Marca da dimenticare per Andrea Bressan, con Manuel Lazzer su una splendida Peugeot 106 Maxi Kit Car, costretto al ritiro per un problema tecnico sulla terza prova speciale.
Pesante l’amarezza per lui, avendo dovuto dire addio ad una potenziale vittoria in K10.
Bene anche Valerio Scettri, sulla sua Renault Clio Williams gruppo A curata da Marchetto Racing e condivisa con Roberto Segato, bravo a non farsi tradire dall’essere l’unico al via in classe RS20P, firmando anche il terzo di secondo raggruppamento nel Michelin Trofeo Italia.

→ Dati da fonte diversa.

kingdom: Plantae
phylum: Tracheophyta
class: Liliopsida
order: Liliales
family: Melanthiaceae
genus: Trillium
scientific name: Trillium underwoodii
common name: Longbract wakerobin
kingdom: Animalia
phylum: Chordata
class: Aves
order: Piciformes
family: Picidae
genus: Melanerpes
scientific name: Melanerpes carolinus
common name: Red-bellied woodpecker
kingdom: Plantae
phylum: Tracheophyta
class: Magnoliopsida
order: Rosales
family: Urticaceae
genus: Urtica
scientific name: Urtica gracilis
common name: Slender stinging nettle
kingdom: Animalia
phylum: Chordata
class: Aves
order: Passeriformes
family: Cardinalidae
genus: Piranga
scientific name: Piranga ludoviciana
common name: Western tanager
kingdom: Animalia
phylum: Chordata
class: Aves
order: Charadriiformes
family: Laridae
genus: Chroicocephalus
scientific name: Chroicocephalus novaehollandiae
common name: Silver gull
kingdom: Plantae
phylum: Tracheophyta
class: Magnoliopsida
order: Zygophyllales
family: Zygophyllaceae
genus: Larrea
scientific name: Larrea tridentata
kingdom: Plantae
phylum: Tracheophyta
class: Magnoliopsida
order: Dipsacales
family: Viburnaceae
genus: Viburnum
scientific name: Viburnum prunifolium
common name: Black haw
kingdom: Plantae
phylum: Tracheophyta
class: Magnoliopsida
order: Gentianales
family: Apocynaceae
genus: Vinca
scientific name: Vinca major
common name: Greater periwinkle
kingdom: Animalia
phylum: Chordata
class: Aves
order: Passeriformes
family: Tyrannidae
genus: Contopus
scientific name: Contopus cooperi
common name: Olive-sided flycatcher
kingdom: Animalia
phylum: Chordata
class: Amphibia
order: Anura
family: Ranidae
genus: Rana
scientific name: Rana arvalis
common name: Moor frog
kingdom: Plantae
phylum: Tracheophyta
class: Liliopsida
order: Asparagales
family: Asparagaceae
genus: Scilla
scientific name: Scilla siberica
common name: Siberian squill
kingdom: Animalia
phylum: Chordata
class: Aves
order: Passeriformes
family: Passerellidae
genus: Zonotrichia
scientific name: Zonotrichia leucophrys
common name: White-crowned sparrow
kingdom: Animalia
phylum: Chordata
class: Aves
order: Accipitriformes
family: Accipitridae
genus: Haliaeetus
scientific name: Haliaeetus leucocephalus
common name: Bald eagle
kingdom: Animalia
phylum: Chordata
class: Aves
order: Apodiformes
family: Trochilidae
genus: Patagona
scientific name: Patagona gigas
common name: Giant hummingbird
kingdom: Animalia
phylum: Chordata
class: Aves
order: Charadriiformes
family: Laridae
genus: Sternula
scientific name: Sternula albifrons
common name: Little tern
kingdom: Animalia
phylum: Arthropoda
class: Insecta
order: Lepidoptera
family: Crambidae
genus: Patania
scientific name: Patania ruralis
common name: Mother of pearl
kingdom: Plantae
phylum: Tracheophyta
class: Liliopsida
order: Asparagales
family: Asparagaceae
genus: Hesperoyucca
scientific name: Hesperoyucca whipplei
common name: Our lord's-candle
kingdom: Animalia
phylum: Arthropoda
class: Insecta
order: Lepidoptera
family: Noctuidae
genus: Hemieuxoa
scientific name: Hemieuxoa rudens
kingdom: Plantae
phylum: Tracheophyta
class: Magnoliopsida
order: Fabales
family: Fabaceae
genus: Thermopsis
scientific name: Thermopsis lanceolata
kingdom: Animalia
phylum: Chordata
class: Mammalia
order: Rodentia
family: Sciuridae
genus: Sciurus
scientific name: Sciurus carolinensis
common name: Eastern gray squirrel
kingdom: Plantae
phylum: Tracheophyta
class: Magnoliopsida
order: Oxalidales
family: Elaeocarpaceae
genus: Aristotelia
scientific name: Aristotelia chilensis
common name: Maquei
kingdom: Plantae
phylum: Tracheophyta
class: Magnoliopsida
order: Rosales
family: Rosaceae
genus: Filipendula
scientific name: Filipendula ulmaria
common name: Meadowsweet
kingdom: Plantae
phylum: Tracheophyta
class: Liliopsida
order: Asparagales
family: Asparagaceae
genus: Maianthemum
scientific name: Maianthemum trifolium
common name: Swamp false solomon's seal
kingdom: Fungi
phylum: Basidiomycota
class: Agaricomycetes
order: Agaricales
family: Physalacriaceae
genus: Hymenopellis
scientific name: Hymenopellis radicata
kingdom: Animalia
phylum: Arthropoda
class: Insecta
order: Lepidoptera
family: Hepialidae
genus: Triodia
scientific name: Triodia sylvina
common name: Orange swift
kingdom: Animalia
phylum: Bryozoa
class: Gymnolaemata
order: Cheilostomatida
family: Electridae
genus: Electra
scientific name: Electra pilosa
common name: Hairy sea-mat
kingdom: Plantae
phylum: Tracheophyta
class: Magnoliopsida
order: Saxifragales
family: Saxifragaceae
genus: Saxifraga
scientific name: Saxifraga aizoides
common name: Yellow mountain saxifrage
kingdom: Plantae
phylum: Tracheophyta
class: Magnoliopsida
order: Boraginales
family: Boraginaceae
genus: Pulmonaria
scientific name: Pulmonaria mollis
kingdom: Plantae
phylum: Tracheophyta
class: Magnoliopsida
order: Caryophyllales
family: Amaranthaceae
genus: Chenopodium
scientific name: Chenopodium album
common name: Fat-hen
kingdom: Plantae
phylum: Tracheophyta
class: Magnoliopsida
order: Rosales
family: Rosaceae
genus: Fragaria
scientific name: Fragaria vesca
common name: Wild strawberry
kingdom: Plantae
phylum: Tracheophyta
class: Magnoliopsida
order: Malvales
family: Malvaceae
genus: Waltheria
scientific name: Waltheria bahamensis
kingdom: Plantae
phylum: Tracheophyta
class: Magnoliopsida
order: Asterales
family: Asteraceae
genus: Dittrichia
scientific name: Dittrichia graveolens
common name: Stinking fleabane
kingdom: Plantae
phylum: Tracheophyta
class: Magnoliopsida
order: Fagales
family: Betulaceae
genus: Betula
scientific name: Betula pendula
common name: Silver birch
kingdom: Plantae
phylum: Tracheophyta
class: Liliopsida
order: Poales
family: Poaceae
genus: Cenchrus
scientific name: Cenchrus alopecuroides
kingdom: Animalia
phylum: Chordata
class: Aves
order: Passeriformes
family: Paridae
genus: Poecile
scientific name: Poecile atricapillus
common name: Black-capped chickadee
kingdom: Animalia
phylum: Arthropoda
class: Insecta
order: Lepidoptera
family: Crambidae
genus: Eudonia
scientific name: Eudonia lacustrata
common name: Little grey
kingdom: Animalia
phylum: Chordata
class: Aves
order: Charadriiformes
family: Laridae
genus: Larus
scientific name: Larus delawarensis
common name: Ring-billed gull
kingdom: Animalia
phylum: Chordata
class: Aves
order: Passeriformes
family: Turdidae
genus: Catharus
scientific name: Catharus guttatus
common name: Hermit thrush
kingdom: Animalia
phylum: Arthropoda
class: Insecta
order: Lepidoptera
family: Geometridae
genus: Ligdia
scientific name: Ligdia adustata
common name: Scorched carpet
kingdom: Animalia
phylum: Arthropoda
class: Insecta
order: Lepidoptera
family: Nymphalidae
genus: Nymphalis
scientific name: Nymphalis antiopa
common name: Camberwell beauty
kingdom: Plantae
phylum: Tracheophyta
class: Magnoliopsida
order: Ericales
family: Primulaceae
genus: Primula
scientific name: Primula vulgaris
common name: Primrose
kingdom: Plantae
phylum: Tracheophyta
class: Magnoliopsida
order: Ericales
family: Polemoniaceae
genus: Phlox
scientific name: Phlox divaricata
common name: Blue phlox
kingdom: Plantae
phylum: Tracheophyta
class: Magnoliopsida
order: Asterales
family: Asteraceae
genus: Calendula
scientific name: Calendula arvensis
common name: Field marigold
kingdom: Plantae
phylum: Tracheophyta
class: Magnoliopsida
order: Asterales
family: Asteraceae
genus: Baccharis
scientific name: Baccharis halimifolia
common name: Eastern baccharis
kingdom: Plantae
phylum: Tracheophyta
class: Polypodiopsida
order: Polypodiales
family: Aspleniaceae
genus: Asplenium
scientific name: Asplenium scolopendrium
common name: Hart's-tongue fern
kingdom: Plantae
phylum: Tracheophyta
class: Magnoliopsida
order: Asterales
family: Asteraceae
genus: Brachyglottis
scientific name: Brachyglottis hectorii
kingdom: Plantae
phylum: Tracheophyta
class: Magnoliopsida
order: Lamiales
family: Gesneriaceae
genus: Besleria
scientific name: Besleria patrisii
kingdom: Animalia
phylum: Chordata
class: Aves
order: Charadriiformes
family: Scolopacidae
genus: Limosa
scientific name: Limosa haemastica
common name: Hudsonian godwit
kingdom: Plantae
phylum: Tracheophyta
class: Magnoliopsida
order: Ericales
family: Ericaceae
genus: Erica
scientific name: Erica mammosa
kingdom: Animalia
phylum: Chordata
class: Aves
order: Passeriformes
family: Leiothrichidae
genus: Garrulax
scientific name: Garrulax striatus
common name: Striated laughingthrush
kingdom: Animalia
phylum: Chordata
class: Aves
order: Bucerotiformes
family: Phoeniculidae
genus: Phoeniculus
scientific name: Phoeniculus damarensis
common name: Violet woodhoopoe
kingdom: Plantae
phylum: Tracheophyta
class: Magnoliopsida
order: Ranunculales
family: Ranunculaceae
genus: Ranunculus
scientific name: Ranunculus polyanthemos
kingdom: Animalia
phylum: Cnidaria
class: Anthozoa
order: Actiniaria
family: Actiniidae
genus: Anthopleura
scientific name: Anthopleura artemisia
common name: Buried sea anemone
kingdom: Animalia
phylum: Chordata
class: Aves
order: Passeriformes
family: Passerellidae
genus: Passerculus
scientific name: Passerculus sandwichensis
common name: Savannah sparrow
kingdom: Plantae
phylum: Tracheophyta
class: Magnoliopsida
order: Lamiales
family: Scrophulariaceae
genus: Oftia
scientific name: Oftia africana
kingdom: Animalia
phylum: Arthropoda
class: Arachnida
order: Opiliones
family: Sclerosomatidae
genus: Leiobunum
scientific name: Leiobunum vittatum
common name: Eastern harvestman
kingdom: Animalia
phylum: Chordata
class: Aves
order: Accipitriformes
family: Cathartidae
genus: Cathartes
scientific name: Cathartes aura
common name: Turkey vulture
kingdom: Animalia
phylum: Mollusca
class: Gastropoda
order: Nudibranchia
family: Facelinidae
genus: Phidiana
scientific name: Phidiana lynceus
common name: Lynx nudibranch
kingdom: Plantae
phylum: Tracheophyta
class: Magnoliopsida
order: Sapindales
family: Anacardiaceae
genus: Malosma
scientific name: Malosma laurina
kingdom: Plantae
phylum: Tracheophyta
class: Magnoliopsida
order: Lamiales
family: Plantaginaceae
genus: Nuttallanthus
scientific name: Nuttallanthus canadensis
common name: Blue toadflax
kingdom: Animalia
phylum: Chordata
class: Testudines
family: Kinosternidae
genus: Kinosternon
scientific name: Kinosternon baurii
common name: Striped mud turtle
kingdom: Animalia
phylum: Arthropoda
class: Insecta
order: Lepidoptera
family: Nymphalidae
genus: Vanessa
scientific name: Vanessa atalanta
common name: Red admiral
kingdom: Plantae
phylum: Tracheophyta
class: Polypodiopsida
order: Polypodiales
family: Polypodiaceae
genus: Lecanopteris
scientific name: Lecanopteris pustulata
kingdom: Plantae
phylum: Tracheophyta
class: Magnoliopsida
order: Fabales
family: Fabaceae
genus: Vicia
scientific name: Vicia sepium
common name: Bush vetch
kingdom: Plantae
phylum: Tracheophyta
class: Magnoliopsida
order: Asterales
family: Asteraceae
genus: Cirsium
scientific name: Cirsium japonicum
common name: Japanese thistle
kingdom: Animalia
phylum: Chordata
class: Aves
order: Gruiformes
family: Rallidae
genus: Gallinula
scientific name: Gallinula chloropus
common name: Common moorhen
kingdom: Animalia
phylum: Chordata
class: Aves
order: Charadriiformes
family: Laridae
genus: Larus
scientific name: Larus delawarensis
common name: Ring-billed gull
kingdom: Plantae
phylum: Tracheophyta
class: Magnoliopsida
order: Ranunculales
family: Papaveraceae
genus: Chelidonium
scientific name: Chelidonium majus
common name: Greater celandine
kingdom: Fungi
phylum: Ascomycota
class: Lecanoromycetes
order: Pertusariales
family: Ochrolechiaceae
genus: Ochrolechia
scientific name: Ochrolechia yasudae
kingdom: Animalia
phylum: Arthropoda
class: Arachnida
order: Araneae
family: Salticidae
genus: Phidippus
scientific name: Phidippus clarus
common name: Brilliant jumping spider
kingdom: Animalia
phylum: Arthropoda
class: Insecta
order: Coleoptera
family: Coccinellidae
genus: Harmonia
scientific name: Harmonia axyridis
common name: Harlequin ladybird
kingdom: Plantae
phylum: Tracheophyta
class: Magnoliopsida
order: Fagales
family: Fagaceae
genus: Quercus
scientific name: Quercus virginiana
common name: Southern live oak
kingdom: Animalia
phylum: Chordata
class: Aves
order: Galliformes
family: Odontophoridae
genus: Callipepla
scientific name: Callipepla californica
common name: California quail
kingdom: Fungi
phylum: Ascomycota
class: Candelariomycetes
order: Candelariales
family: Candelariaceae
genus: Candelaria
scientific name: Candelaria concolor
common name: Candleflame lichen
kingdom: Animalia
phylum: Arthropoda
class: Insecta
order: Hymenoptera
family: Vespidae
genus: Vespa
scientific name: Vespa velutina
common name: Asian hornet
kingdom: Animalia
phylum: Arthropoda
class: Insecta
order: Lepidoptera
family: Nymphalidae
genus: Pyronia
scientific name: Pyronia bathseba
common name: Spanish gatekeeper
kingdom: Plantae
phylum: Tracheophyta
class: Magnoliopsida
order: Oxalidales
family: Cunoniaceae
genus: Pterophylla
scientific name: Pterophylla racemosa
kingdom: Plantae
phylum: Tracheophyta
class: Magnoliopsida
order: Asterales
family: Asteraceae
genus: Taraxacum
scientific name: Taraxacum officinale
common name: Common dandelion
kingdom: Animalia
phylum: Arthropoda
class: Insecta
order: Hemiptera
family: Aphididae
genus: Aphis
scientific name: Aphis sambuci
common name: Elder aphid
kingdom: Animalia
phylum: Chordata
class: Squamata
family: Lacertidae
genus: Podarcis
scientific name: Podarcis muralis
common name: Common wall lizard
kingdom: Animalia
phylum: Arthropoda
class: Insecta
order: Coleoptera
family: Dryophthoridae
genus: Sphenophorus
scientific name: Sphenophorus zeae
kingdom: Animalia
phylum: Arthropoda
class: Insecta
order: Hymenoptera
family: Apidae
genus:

Un bersaglio importante che, in chiave CRZ, lo vede salire al comando della categoria.
Vittoria in RS16P, seppure in solitaria, e testa della provvisoria in CRZ per Diego Caberlin, al suo fianco Francesco Zannoni su una Peugeot 106 Rallye gruppo A di AB Motors, fermo dal 2004 ed alla sua prima apparizione su una vettura dotata di cambio sequenziale.
A completare una due giorni a dir poco positiva per il sodalizio di Rosà ci ha pensato Manuel Lesa che ha portato la Peugeot 106 Rallye gruppo N di Team Autocar al successo in N2.
Dopo un avvio promettente un problema di natura tecnica riapriva la partita ma, grazie al provvidenziale intervento del team, il pilota della francesina riusciva a mantenere il comando, acquisendo punti preziosi per salire al primo posto nella CRZ tra le millesei del produzione.